Amy Arnsten, professor of neurobiology and a member of the Kavli Institute for Neuroscience at Yale, has received a 2013 Pioneer Award from the National Institutes of Health.

The award is designed to support “visionary investigators” pursuing highly creative biomedical research projects and is worth $2.5 million over 5 years. Arnsten is one of just twelve Pioneer Award-recipients this year under the funding agency’s High-Risk High-Reward program.

Arnsten is an expert in the neurobiological mechanisms underlying cognition, and the brain regions, called the association cortices, that support it. Her lab has discovered some of the molecular pathways that govern the function of the prefrontal association cortex, the seat of higher-order thinking in the brain.

“What Amy is doing is very unique and closely aligned with the one of Institute’s goals, to understand the neurobiology of thought,” says Pasko Rakic, director of the Kavli Institute. ”Few researchers study molecular influences in primates, yet this is an essential arena if we are to comprehend and treat disorders of higher cognition.”
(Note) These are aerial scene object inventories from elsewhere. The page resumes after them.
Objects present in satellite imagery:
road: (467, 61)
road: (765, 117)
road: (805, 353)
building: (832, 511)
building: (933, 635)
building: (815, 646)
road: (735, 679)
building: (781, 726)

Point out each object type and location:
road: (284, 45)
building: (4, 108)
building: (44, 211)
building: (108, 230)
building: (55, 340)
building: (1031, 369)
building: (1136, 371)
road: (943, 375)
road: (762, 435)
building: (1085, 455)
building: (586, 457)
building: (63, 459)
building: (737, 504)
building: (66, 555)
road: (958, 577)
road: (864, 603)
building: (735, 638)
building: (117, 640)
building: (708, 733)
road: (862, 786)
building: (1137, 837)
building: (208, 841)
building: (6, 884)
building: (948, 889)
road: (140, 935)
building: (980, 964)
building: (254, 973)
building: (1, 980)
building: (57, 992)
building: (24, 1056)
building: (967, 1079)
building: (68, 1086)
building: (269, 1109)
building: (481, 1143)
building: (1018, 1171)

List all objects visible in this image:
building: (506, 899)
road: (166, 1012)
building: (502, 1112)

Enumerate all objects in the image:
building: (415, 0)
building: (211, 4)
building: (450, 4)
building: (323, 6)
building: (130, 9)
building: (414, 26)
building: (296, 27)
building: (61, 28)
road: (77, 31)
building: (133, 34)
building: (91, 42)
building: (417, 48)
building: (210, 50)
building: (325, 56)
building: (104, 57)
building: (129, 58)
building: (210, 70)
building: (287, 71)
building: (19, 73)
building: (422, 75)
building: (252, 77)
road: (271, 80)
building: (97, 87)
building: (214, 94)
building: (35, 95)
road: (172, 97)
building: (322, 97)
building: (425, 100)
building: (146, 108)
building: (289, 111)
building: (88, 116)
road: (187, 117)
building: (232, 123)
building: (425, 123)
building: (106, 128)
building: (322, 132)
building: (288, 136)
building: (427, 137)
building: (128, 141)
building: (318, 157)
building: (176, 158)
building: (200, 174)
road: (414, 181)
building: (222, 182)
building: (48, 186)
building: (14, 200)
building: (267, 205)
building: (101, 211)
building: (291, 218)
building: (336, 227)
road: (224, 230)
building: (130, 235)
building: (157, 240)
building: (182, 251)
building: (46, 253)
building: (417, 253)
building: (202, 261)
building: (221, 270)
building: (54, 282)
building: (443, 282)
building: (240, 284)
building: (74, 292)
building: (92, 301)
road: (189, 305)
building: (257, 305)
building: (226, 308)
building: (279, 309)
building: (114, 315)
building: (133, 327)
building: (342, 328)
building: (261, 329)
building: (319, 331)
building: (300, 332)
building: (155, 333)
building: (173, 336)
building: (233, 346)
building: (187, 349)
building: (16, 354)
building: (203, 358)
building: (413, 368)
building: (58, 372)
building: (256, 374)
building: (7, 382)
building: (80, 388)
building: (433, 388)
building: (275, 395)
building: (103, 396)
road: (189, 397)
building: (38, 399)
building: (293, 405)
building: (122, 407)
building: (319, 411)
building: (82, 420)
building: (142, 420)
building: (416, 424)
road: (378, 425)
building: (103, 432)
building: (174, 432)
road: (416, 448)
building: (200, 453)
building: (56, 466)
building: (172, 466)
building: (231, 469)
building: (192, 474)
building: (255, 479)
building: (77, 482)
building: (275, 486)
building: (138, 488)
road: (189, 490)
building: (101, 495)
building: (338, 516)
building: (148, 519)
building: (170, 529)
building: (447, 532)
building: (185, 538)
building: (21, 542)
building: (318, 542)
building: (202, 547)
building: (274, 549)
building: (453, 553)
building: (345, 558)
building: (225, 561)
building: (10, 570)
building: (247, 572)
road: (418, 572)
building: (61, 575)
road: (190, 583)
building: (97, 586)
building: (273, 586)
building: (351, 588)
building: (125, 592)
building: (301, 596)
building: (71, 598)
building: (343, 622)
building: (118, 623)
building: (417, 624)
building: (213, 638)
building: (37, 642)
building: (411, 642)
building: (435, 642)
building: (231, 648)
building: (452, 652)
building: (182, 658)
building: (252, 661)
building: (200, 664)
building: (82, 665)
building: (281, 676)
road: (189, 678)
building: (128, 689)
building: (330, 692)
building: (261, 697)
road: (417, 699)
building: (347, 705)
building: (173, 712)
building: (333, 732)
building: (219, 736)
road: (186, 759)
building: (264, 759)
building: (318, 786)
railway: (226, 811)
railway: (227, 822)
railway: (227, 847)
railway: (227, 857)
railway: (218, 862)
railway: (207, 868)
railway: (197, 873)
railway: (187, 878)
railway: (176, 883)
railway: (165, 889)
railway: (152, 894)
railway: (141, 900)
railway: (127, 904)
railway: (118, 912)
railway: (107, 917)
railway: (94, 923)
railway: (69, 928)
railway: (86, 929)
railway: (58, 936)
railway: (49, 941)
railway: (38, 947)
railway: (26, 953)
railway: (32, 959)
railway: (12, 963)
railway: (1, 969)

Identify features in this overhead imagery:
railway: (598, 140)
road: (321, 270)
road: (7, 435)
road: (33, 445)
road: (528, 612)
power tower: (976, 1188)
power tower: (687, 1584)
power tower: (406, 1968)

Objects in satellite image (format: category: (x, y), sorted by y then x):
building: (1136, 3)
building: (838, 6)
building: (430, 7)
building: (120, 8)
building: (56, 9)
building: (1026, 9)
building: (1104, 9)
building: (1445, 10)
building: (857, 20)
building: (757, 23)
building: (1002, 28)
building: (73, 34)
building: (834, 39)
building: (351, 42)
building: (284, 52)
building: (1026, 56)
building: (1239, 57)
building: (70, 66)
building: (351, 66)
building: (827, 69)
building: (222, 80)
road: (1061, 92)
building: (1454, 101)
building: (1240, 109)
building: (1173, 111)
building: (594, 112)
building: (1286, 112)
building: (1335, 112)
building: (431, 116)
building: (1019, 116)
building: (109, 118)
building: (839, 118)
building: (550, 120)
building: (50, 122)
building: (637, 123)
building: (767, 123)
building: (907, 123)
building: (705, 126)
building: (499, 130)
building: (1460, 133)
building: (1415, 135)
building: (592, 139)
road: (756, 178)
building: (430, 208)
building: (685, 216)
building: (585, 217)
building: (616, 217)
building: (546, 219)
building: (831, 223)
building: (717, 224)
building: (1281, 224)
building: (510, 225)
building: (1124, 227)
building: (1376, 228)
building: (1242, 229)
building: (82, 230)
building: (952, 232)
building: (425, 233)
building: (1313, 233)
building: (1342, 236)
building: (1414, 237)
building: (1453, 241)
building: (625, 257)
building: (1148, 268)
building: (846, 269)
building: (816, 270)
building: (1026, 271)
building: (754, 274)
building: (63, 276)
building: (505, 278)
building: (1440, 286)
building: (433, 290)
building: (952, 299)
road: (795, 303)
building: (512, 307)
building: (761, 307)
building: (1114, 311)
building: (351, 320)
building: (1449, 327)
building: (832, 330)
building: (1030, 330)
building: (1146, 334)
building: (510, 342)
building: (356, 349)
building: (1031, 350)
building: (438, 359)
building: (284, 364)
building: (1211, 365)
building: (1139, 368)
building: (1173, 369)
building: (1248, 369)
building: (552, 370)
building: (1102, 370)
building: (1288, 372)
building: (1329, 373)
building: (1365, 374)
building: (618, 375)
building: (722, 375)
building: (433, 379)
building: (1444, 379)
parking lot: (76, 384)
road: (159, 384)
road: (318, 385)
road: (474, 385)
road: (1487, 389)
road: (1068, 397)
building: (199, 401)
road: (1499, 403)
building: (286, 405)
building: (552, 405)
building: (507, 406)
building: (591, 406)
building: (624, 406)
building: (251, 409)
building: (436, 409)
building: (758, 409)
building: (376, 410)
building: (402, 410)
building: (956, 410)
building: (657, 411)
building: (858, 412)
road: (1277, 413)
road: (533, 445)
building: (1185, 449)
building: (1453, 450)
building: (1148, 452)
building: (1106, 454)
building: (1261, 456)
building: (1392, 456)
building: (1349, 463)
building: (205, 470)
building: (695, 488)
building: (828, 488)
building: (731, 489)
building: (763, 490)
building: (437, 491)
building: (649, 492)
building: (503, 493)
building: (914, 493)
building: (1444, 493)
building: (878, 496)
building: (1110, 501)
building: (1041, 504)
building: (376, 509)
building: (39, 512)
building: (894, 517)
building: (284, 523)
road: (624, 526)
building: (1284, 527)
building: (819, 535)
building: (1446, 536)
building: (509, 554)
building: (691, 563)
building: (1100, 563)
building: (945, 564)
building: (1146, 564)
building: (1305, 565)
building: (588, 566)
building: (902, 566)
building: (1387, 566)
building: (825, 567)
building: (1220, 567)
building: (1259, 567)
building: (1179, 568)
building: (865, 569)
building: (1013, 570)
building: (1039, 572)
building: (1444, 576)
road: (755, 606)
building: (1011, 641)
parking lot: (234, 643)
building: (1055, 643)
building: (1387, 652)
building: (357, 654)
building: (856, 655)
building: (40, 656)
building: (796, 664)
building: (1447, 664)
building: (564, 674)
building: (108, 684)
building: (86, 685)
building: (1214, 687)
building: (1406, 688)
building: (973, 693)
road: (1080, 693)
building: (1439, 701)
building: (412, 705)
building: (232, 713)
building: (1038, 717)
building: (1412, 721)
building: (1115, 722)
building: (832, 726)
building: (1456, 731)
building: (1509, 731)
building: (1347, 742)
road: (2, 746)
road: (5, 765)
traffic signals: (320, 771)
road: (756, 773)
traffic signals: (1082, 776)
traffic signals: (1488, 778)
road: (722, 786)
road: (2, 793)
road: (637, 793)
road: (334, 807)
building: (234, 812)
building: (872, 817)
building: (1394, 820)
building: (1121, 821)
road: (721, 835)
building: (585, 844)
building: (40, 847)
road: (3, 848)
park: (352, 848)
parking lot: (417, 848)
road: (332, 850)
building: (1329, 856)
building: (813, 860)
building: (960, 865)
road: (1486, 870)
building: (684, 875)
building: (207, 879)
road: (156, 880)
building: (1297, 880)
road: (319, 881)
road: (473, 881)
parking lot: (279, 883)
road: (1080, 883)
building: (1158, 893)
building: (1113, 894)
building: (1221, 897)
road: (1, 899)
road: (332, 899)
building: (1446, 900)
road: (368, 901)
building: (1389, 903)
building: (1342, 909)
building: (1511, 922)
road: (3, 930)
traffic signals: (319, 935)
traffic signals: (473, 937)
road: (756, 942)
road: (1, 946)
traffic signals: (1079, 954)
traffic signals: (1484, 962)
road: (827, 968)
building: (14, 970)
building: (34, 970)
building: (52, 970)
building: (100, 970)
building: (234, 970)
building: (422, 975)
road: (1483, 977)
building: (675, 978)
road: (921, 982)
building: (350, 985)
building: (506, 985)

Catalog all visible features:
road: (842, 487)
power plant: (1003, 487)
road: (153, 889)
In particular, Arnsten has found that the highly evolved neuronal circuits in the primate prefrontal association cortex are regulated differently than the sensory cortex, which processes information from our senses, and subcortical structures. Her lab has discovered molecular signaling pathways near synapses — the junctions between neurons — that dynamically alter synaptic strength, enhancing mental flexibility and coordinating cognitive and arousal states. For example, when an organism is exposed to stress, these signaling events disconnect prefrontal networks, switching control of behavior to more primitive brain circuits.

She has also shown that when these molecular events become unregulated, due to a genetic glitch or aging, the brain’s ability to store and manipulate thoughts is impaired. This impairment may underlie disorders such as schizophrenia and Alzheimer’s Disease.

Based on this work, a new medication, guanfacine (Intuniv™), is now in widespread use for the treatment of prefrontal cognitive disorders.

With the new grant, Arnsten aims to understand why the primate association cortices are so vulnerable compared with the evolutionarily older sensory cortices Understanding what predisposes the association cortices to dysfunction may help researchers to prevent the degeneration of higher cognitive circuits.

This new research builds directly on earlier work supported by the Kavli Institute, where she uncovered how ion channels — pores that control the flow of electrical current across the nerve cell membrane — near cortical synapses control prefrontal network connections.

Tamas Horvath, chair and professor of comparative medicine and a member of the Kavli Institute’s steering committee, also holds a Pioneer Award, which he received in 2010 to study the effects of metabolism on brain function.